» TO DO:
A) Please echo the passage on future work, starting at "Based on the" and ending at "be further improved.".
B) Decide whether each statement agrees with the passage on future work, answering yes or no and quoting the deciding words: (i) Recognition accuracy of the target object is to be improved by adding post-processing operations. (ii) The proposed model needs no further work. (iii) Adding experimental data of complex regions is a way to build a more complete network model.

[Opening EXCERPTED PASSAGE section]

Based on the analysis of the experimental conclusions, although the model proposed in this paper has achieved certain results, there is still much work to be done in the future. For example, the recognition accuracy of the target object needs to be improved by adding post-processing operations to avoid misclassification of floating objects at sea. On the other hand, building a more complete network model by adding relevant experimental data of complex regions is an essential research area. Through these works, the fine classification of complex scenes not only limited to single features can be further improved.

[Closing EXCERPTED PASSAGE section]
[Opening SOURCE DATA section]

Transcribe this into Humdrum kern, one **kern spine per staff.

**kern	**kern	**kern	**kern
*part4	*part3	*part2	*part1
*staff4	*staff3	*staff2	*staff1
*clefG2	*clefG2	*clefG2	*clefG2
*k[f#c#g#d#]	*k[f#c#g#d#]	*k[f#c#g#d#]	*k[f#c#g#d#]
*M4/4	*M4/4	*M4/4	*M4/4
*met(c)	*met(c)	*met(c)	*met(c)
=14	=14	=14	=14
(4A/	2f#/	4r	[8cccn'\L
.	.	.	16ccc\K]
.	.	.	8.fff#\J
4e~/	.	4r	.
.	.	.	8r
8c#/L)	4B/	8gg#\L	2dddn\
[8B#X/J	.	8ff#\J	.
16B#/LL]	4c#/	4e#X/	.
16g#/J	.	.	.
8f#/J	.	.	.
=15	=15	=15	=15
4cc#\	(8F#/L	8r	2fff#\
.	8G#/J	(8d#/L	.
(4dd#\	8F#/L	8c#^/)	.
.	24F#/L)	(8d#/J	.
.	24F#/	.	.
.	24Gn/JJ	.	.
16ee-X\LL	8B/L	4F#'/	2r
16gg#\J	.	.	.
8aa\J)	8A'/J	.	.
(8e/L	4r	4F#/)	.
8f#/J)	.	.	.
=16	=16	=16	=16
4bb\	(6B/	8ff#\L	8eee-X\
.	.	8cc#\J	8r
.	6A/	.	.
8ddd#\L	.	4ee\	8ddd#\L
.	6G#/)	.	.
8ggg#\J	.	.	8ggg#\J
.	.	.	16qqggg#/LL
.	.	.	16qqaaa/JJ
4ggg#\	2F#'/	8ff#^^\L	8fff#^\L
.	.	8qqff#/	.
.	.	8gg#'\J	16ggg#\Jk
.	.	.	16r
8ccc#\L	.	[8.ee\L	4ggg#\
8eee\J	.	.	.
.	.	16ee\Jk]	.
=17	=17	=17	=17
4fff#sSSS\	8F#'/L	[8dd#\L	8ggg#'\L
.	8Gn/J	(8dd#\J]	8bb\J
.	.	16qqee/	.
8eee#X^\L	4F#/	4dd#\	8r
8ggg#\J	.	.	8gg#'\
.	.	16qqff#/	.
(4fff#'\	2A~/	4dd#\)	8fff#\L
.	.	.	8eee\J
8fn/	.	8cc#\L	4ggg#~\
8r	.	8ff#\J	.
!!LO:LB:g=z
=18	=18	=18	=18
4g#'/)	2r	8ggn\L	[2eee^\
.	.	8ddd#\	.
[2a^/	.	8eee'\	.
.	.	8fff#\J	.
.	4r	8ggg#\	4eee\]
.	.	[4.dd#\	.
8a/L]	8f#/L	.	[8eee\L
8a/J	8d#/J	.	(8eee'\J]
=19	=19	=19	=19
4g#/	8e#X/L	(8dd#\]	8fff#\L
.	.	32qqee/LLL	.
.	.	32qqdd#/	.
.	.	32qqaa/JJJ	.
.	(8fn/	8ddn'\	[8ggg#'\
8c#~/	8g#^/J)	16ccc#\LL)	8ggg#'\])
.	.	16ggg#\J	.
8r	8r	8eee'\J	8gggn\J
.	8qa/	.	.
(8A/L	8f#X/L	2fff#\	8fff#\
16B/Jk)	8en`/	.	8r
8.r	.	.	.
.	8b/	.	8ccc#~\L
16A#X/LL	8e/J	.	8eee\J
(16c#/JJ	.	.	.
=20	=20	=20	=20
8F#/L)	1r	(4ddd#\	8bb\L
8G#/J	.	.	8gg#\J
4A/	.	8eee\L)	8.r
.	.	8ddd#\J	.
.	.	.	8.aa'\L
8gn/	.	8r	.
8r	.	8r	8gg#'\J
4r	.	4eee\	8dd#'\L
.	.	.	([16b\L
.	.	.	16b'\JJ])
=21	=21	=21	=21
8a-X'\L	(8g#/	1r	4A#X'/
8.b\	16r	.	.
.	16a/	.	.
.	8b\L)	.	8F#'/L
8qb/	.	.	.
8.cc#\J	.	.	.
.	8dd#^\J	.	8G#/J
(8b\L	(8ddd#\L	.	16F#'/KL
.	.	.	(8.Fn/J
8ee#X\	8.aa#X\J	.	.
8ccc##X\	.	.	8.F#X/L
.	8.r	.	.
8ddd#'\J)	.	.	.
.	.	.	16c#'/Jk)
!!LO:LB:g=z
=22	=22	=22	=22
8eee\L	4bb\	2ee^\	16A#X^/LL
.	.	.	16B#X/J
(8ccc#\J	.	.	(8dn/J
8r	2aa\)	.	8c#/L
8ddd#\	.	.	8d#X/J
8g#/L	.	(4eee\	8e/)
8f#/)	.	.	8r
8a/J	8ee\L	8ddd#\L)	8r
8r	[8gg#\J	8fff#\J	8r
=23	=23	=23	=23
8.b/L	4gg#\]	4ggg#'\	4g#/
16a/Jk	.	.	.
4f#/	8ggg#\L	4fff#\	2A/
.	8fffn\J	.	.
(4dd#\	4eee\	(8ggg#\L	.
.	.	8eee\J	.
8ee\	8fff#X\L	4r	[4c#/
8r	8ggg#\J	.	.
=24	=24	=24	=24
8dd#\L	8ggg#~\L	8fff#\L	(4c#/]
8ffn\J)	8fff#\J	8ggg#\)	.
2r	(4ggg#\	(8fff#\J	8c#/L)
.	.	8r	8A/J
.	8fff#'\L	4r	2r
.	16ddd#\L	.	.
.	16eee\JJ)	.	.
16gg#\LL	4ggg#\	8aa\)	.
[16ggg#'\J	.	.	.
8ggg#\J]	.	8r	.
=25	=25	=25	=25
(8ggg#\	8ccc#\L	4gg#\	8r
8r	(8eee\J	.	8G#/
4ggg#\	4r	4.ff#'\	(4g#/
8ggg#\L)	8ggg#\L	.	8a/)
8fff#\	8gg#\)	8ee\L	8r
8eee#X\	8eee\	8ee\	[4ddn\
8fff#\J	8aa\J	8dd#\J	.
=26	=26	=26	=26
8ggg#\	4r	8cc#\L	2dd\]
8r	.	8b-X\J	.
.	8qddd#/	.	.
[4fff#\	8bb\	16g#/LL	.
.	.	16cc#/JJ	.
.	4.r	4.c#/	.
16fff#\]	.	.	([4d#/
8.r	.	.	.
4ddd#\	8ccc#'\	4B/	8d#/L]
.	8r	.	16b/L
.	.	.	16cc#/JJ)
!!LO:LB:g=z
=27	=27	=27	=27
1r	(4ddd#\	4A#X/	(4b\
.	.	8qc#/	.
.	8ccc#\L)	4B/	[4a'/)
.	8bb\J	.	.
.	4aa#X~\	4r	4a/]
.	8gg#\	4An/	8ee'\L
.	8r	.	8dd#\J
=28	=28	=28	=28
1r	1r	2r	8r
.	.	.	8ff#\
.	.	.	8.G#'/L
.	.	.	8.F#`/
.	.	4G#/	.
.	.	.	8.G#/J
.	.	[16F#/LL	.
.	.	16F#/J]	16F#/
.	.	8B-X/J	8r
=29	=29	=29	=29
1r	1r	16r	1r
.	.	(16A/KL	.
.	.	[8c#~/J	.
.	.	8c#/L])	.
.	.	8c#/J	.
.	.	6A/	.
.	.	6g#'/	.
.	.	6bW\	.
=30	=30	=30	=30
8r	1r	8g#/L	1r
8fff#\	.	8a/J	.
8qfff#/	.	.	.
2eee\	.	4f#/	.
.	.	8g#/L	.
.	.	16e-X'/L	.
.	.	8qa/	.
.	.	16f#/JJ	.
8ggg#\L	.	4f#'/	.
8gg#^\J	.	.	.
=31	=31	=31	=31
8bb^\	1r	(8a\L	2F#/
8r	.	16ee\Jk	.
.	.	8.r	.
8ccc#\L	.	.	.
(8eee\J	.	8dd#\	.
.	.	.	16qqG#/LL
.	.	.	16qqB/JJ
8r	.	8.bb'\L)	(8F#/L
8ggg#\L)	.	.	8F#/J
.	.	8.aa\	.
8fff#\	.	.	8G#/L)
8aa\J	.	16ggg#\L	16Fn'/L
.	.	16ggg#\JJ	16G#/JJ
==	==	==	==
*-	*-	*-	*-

[Closing SOURCE DATA section]

» RESULTS FOR EACH TASK:
A)
Based on the analysis of the experimental conclusions, although the model proposed in this paper has achieved certain results, there is still much work to be done in the future. For example, the recognition accuracy of the target object needs to be improved by adding post-processing operations to avoid misclassification of floating objects at sea. On the other hand, building a more complete network model by adding relevant experimental data of complex regions is an essential research area. Through these works, the fine classification of complex scenes not only limited to single features can be further improved.

B)
(i) Yes: "the recognition accuracy of the target object needs to be improved by adding post-processing operations"
(ii) No: "there is still much work to be done in the future"
(iii) Yes: "building a more complete network model by adding relevant experimental data of complex regions is an essential research area"